With nearly 20% of the global government bond market yielding negative interest rates, the question everyone wants answered is, who in their right mind is buying this stuff? Investors in these bonds are paying more for them than they will ever receive back in interest and principal if they are held to maturity. Zero return would be better, stashing cash in a Folgers can buried in the back yard is in theory a better alternative. So who is signing up to lose money on these government IOU’s and why?

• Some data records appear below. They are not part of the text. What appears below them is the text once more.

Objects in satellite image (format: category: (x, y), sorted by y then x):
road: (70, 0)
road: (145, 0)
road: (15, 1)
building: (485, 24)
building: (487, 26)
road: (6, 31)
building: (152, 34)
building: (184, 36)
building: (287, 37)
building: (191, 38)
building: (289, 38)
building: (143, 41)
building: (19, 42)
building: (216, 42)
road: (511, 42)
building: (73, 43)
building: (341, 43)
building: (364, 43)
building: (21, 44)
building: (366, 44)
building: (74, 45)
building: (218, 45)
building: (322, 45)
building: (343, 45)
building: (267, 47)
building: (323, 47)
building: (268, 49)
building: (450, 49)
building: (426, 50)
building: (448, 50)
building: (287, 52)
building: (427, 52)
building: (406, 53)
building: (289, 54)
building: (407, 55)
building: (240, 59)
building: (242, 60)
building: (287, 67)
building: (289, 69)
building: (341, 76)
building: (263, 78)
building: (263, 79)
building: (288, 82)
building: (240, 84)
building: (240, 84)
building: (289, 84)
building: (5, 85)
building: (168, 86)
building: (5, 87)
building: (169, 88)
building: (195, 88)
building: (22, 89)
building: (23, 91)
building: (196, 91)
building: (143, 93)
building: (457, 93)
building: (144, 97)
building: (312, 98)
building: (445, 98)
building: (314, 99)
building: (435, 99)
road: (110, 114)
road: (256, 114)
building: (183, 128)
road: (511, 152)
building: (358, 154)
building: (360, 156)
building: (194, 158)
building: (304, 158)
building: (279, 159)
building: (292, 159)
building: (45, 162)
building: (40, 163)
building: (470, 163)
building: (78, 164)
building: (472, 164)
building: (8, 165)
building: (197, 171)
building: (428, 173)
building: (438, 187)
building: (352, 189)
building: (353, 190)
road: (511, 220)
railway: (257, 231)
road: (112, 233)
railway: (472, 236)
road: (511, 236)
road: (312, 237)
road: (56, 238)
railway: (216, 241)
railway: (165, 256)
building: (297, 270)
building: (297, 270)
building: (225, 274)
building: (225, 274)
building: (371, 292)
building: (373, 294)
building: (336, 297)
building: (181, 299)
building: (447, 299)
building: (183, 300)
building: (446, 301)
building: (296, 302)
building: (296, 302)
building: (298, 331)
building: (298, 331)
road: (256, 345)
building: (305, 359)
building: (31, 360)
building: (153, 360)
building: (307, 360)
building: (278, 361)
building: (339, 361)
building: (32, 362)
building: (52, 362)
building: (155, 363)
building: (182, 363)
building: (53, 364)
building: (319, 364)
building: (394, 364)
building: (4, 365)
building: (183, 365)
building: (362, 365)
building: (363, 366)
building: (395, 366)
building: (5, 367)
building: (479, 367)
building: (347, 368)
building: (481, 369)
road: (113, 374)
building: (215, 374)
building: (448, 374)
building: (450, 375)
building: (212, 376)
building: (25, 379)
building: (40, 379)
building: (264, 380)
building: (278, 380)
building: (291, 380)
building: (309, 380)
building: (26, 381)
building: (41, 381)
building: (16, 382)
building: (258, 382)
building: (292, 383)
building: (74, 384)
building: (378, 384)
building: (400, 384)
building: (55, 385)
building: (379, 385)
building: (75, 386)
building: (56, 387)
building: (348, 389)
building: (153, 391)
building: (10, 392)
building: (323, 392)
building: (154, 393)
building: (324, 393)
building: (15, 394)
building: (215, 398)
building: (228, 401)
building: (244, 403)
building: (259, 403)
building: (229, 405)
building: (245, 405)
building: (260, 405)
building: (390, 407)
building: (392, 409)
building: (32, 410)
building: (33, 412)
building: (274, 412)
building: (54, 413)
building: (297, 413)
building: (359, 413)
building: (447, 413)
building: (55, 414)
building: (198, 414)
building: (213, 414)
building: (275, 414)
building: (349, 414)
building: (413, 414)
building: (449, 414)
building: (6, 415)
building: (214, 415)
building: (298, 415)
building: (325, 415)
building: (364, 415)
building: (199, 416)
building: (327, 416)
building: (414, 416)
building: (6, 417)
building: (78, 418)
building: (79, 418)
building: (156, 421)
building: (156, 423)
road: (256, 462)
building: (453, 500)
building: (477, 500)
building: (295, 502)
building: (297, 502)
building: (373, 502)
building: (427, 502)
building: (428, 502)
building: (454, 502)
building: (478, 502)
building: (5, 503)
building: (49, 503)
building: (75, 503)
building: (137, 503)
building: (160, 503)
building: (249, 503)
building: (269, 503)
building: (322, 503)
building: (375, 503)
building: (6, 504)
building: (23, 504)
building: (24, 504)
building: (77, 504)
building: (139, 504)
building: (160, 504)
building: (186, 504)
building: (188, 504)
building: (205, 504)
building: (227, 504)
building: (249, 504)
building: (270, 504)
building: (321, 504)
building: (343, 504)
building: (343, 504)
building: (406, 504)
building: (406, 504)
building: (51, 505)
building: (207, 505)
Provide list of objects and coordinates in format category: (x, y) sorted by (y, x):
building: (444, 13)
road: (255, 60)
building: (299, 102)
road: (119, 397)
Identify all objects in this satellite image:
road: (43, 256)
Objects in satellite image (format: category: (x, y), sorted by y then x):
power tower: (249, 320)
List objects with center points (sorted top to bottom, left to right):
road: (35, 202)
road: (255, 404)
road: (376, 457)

To better understand why negative-yielding bonds have continued to attract so many investors, let’s take a look at the three main groups of bond buyers. The first and most prominent group of bond investors are those who must own government bonds, regardless of their yield. This group includes pension funds, which are required to own a certain percentage of government bonds to match their liabilities; financial institutions, which need these bonds to meet liquidity requirements; and insurance companies, which invest a portion of their reserves in domestic and foreign government bonds.
The second group of buyers is made up of those investors who believe they can turn a profit on the bonds despite the negative yields. For example, an investor who wants to make a bet on currency fluctuation may invest in a negative-yield bond if they think the currency they will be repaid in will appreciate more than the negative yield on the bond, resulting in a net gain. Other investors in this group may buy bonds to make a bet on deflation. For example, an investor buys a Switzerland 10Y government bond with a -1% yield, while deflation in Switzerland is expected to be 2% for the year, the investor has earned a real yield of 1%. Another source of buyers in this group are expecting bond yields to go even further into negative territory. With no end in sight to central bank stimulus, many investors are betting that bond prices have even more room to run.
The third group of bond buyers are those investors who have become anxious about the outlook for equity markets and are willing to pay a premium to keep their money safe. When investors get nervous, they often times buy government bonds because usually governments pay back their debts, making these bonds a safe investment. So when faced with the thought of losing 1% in a bond compared to the possibility of much larger losses in other asset classes, the negative-yielding bonds look like a haven, even if it means paying a government for the right to loan it money.